Research indicates knowledge regarding children’s pain has improved and the myths, like “infants have immature nervous systems and do not feel pain,” have been dispelled. However, attitudes regarding children’s pain have not changed. For example, despite documented knowledge that developmentally appropriate children over 3 to 4 years of age can accurately report pain intensity, health care providers and parents are more likely to believe and attend to behaviors when children’s behaviors are inconsistent with children’s self-reports of pain. Children’s reports of pain are not believed. Adverse effects of pain are discounted, and the adverse effects of pain treatments are overestimated. Thus inappropriate attitudes and concerns regarding pain perpetuate the underrecognition and undertreatment of children’s pain.

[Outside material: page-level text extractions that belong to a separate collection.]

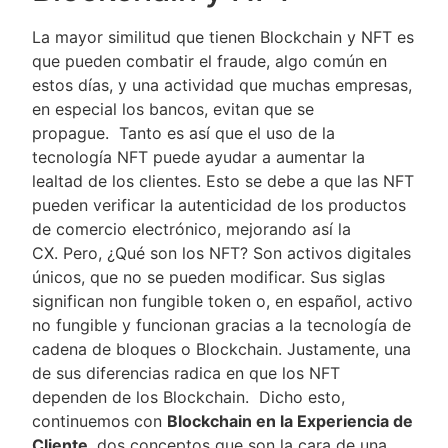
La mayor similitud que tienen Blockchain y NFT es
que pueden combatir el fraude, algo común en
estos días, y una actividad que muchas empresas,
en especial los bancos, evitan que se
propague. Tanto es así que el uso de la
tecnología NFT puede ayudar a aumentar la
lealtad de los clientes. Esto se debe a que las NFT
pueden verificar la autenticidad de los productos
de comercio electrónico, mejorando así la
CX. Pero, ¿Qué son los NFT? Son activos digitales
únicos, que no se pueden modificar. Sus siglas
significan non fungible token o, en español, activo
no fungible y funcionan gracias a la tecnología de
cadena de bloques o Blockchain. Justamente, una
de sus diferencias radica en que los NFT
dependen de los Blockchain. Dicho esto,
continuemos con
Blockchain en la Experiencia de
Cliente
, dos conceptos que son la cara de una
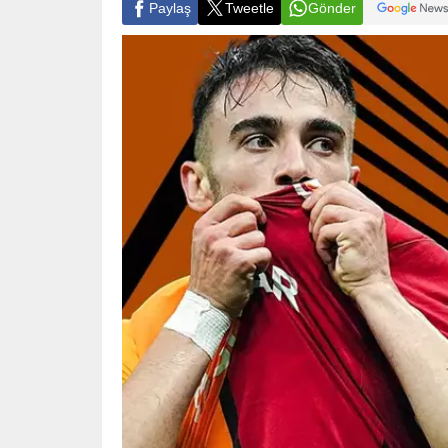
Paylaş
Tweetle
Gönder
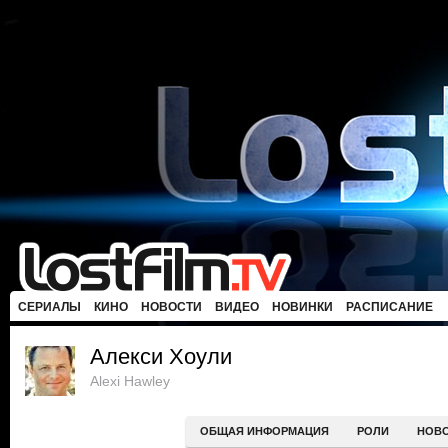
СЕРИАЛЫ
КИНО
НОВОСТИ
ВИДЕО
НОВИНКИ
РАСПИСАНИЕ
Алекси Хоули
Alexi Hawley
ОБЩАЯ ИНФОРМАЦИЯ
РОЛИ
НОВ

Children are typically regarded as resilient, but children can become significantly disabled by recurrent, persistent, and chronic pain. When the protective behaviors appropriate for acute disease or trauma pain persist, it can lead to progressive loss of function. Children and parents need to understand that when significant disability is present, the pain diagnosis and disability must both be addressed. Parents require assistance understanding that the treatment of chronic pain is different from that of pain due to disease or trauma. Opioids are rarely used to treat children’s recurrent, persistent, and chronic pain, and gradual return to activity is encouraged despite pain. Chronic pain affects the entire family, and the emotional suffering, impaired physical function, decreased independence, and uncertain prognosis must be addressed as a family. Children and parents of children with chronic pain require more specialized therapy to return to school and physical and social activities.